INPUT DATA:
┄┄┄┄┄┄┄┄┄┄

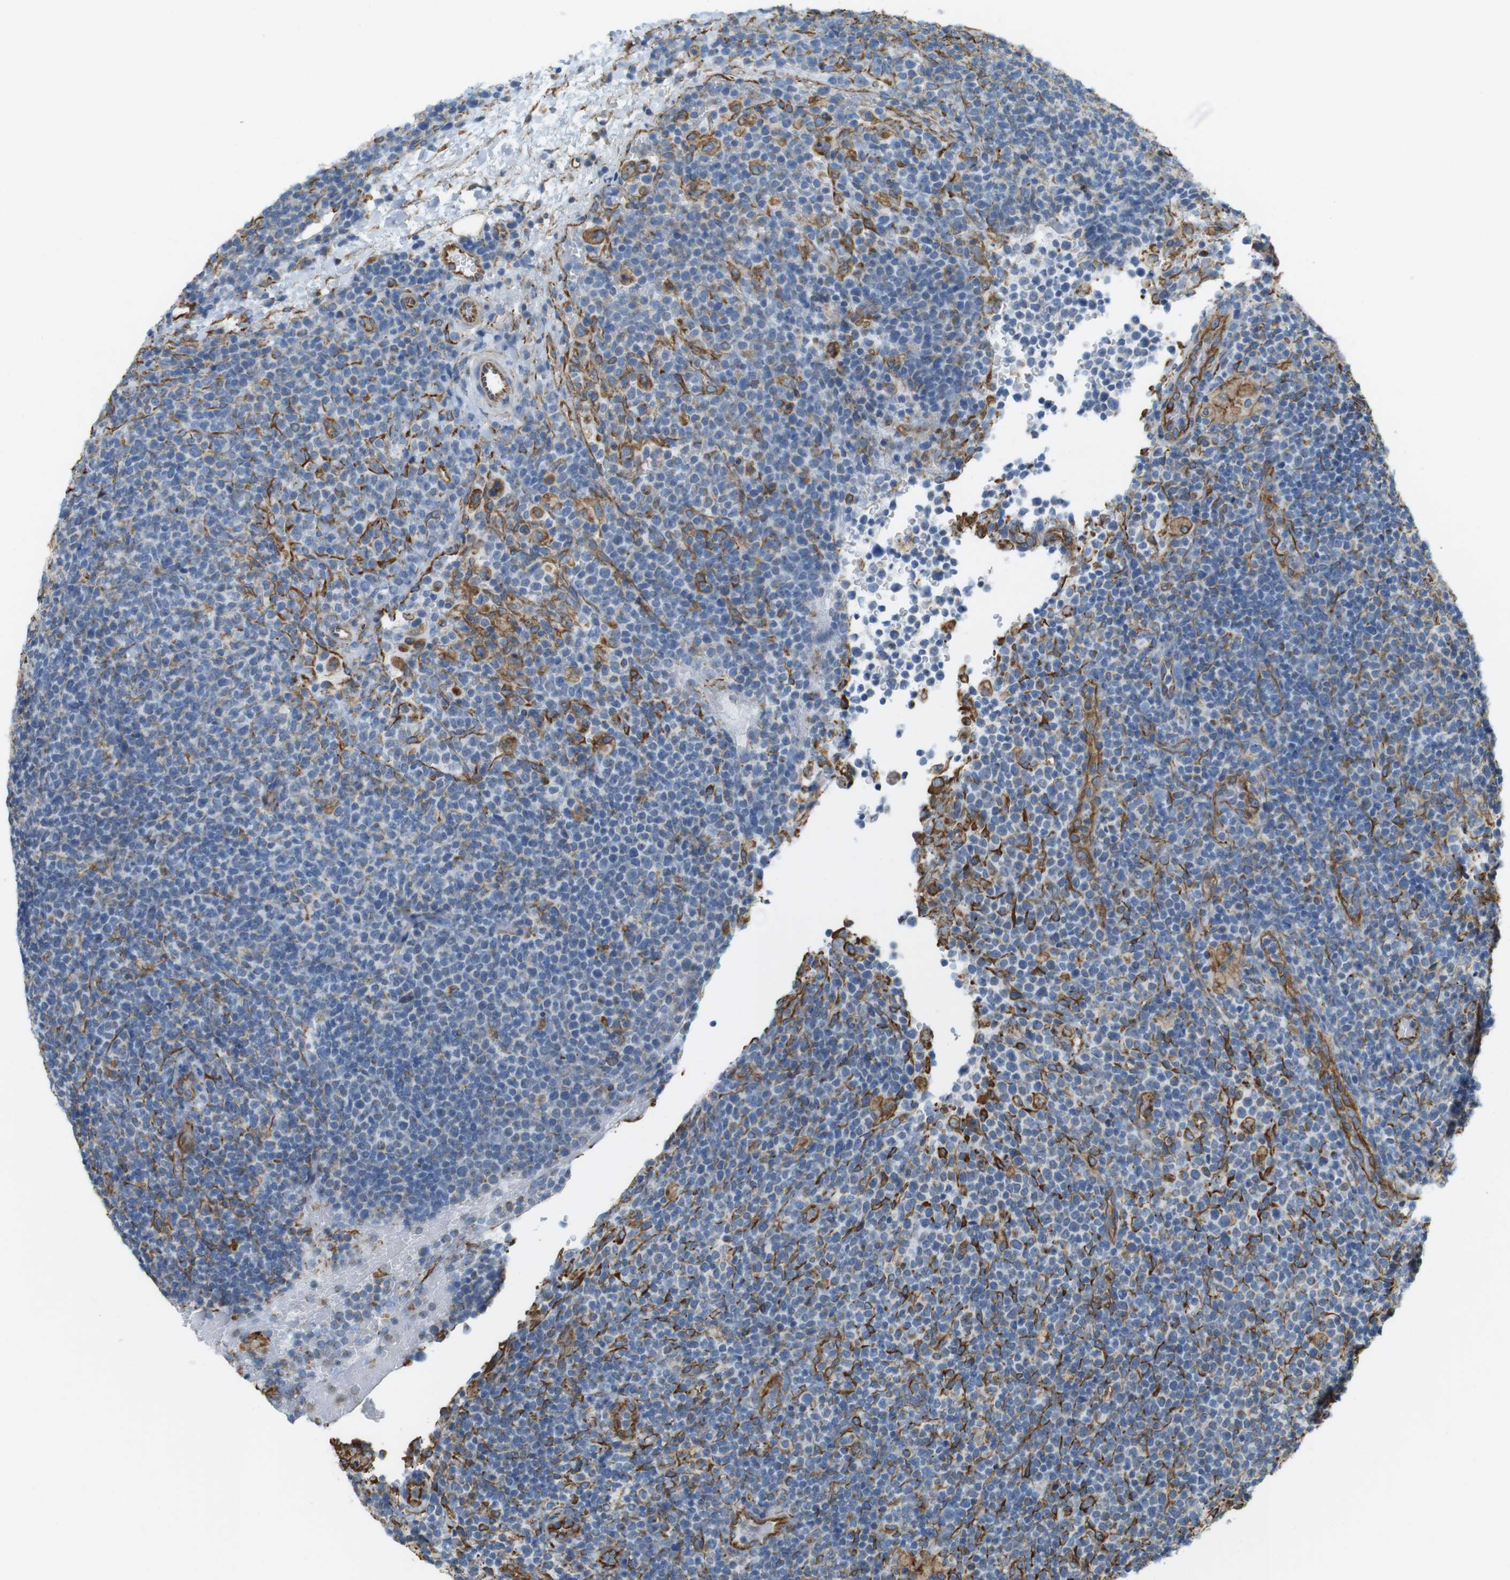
{"staining": {"intensity": "moderate", "quantity": "<25%", "location": "cytoplasmic/membranous"}, "tissue": "lymphoma", "cell_type": "Tumor cells", "image_type": "cancer", "snomed": [{"axis": "morphology", "description": "Malignant lymphoma, non-Hodgkin's type, High grade"}, {"axis": "topography", "description": "Lymph node"}], "caption": "Immunohistochemistry (IHC) photomicrograph of human malignant lymphoma, non-Hodgkin's type (high-grade) stained for a protein (brown), which exhibits low levels of moderate cytoplasmic/membranous expression in about <25% of tumor cells.", "gene": "MS4A10", "patient": {"sex": "male", "age": 61}}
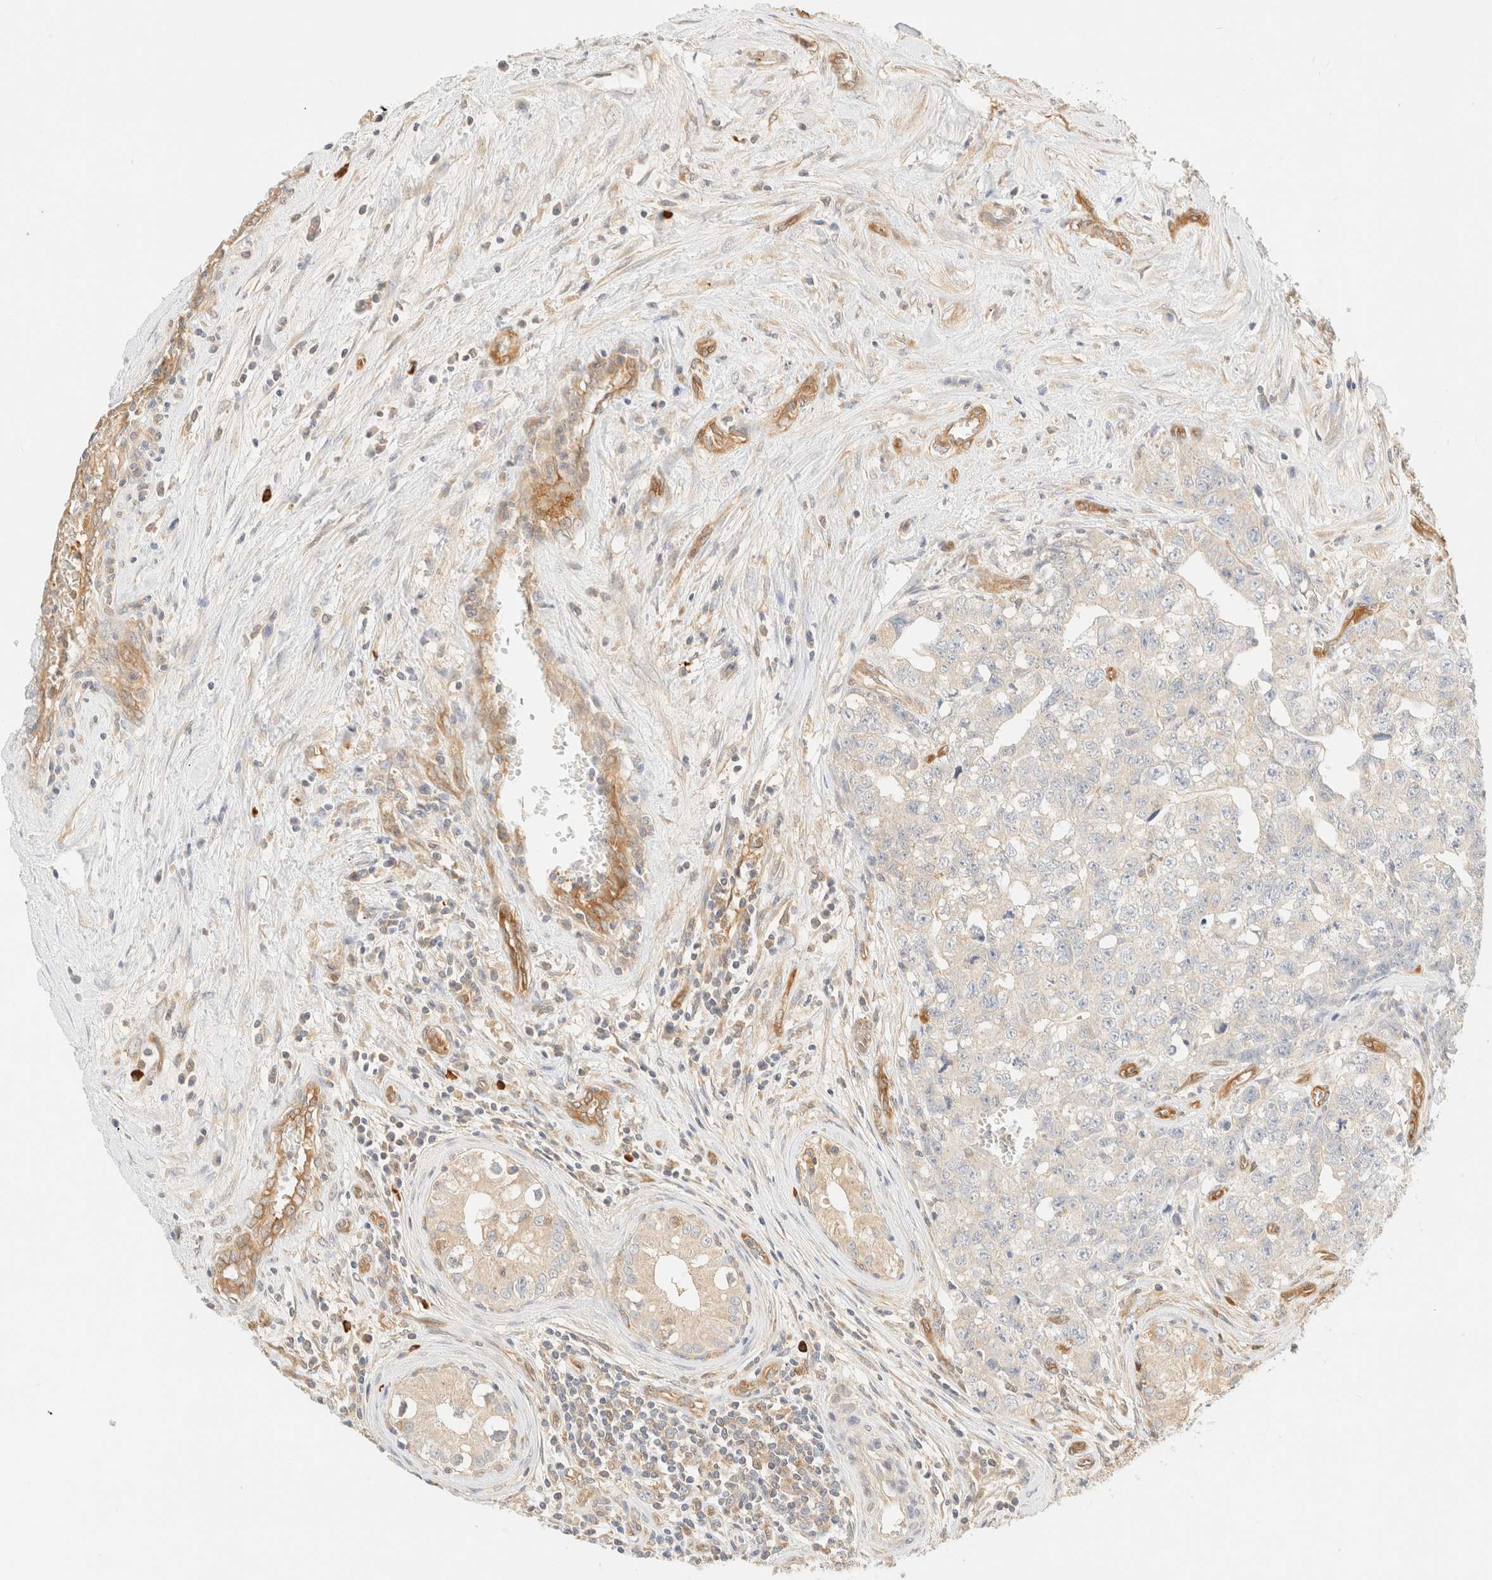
{"staining": {"intensity": "negative", "quantity": "none", "location": "none"}, "tissue": "testis cancer", "cell_type": "Tumor cells", "image_type": "cancer", "snomed": [{"axis": "morphology", "description": "Carcinoma, Embryonal, NOS"}, {"axis": "topography", "description": "Testis"}], "caption": "Tumor cells show no significant staining in testis cancer.", "gene": "FHOD1", "patient": {"sex": "male", "age": 28}}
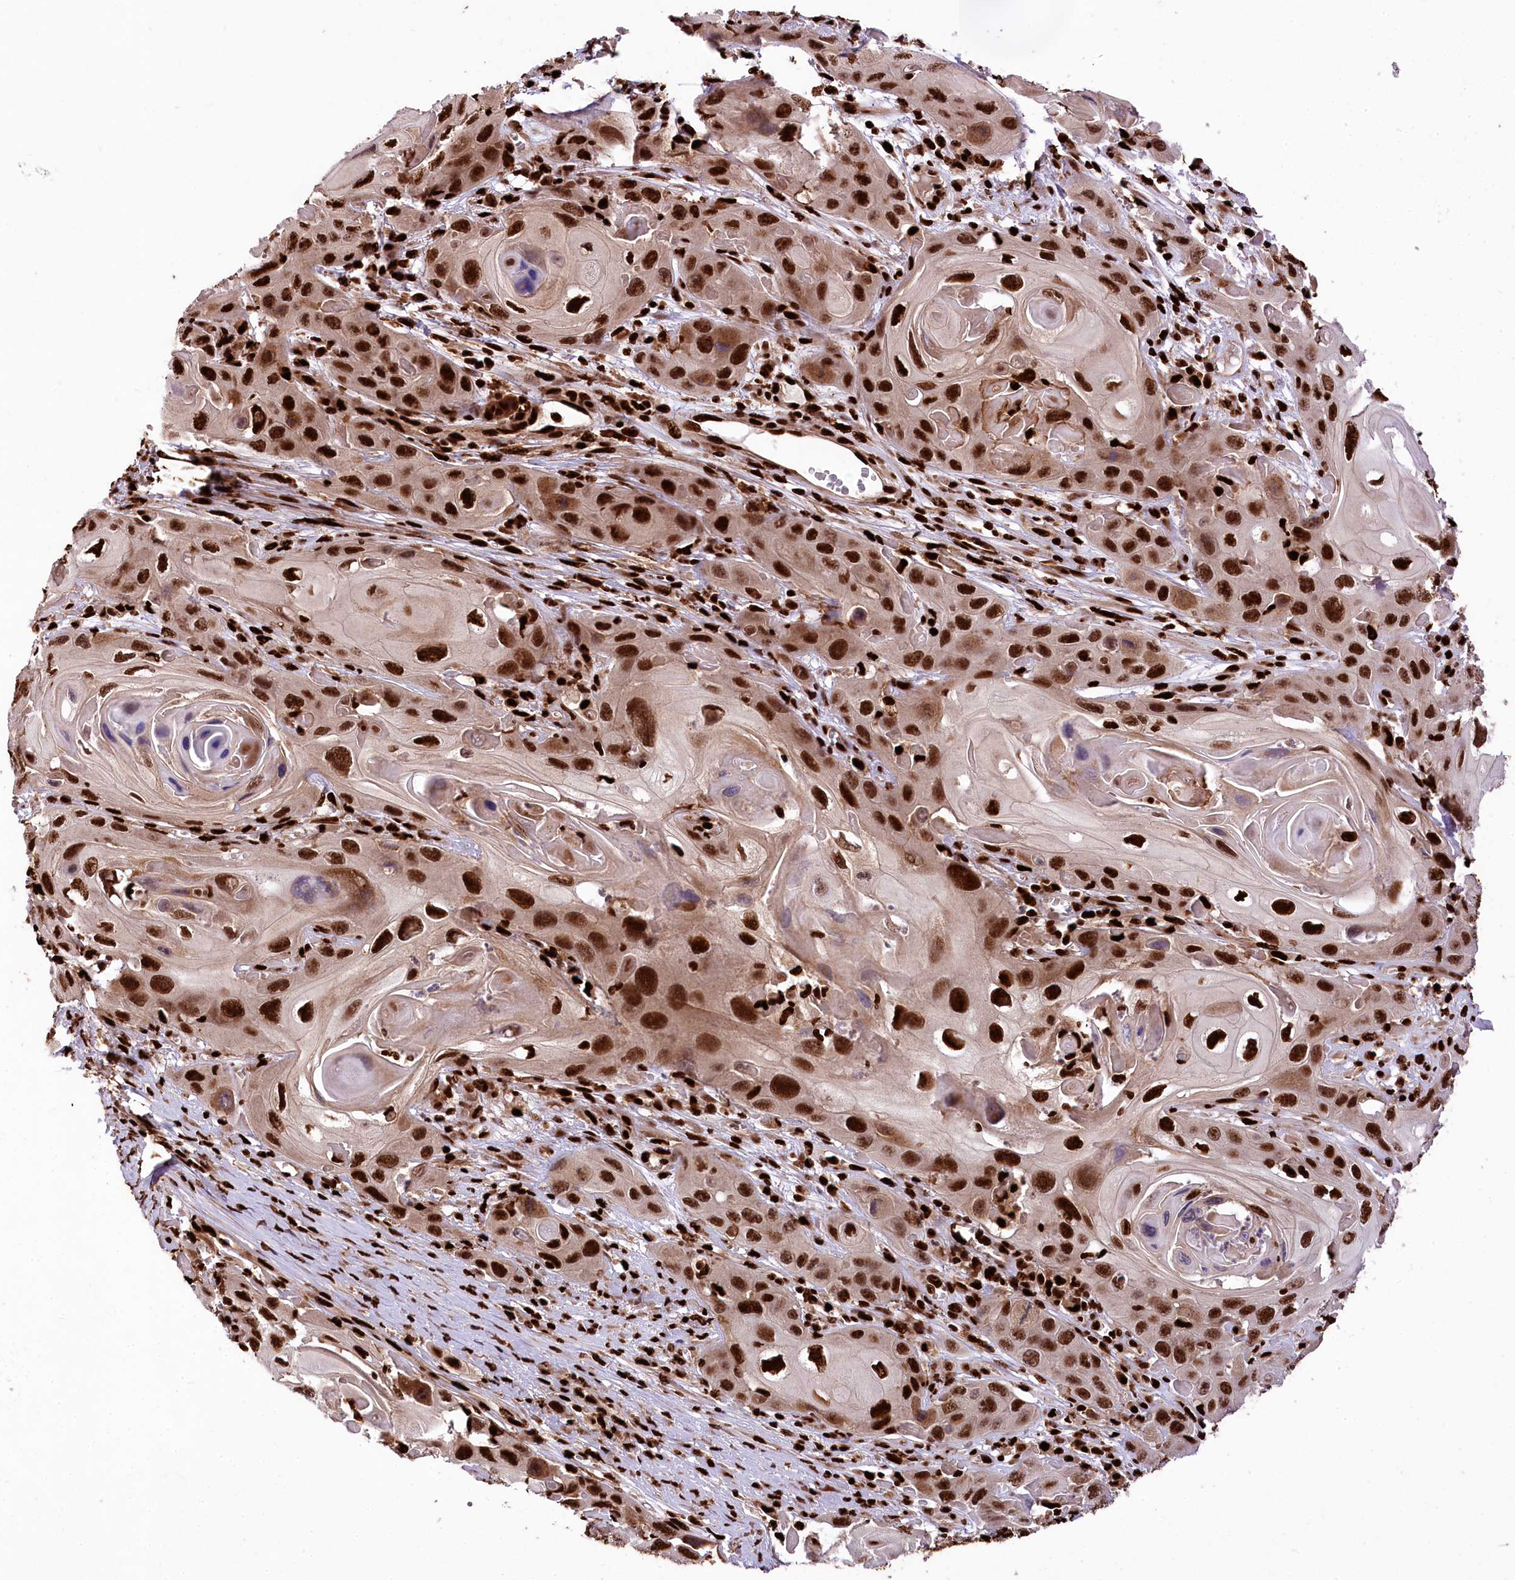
{"staining": {"intensity": "strong", "quantity": ">75%", "location": "cytoplasmic/membranous,nuclear"}, "tissue": "skin cancer", "cell_type": "Tumor cells", "image_type": "cancer", "snomed": [{"axis": "morphology", "description": "Squamous cell carcinoma, NOS"}, {"axis": "topography", "description": "Skin"}], "caption": "Immunohistochemical staining of skin cancer exhibits high levels of strong cytoplasmic/membranous and nuclear protein expression in approximately >75% of tumor cells.", "gene": "FIGN", "patient": {"sex": "male", "age": 55}}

┄┄┄┄┄┄┄┄┄┄

EXERCISE REQUIREMENTS:
Reproduce each line above exactly, but not a single picture.

RESPONSE TO THE EXERCISE:
{"staining": {"intensity": "moderate", "quantity": "<25%", "location": "cytoplasmic/membranous"}, "tissue": "lymphoma", "cell_type": "Tumor cells", "image_type": "cancer", "snomed": [{"axis": "morphology", "description": "Malignant lymphoma, non-Hodgkin's type, High grade"}, {"axis": "topography", "description": "Lymph node"}], "caption": "Immunohistochemistry (IHC) photomicrograph of human malignant lymphoma, non-Hodgkin's type (high-grade) stained for a protein (brown), which exhibits low levels of moderate cytoplasmic/membranous expression in about <25% of tumor cells.", "gene": "MS4A10", "patient": {"sex": "male", "age": 61}}
{"staining": {"intensity": "negative", "quantity": "none", "location": "none"}, "tissue": "testis cancer", "cell_type": "Tumor cells", "image_type": "cancer", "snomed": [{"axis": "morphology", "description": "Carcinoma, Embryonal, NOS"}, {"axis": "topography", "description": "Testis"}], "caption": "Tumor cells show no significant staining in testis cancer.", "gene": "FHOD1", "patient": {"sex": "male", "age": 28}}
{"staining": {"intensity": "strong", "quantity": ">75%", "location": "cytoplasmic/membranous,nuclear"}, "tissue": "skin cancer", "cell_type": "Tumor cells", "image_type": "cancer", "snomed": [{"axis": "morphology", "description": "Squamous cell carcinoma, NOS"}, {"axis": "topography", "description": "Skin"}], "caption": "Immunohistochemical staining of skin cancer exhibits high levels of strong cytoplasmic/membranous and nuclear protein expression in approximately >75% of tumor cells.", "gene": "FIGN", "patient": {"sex": "male", "age": 55}}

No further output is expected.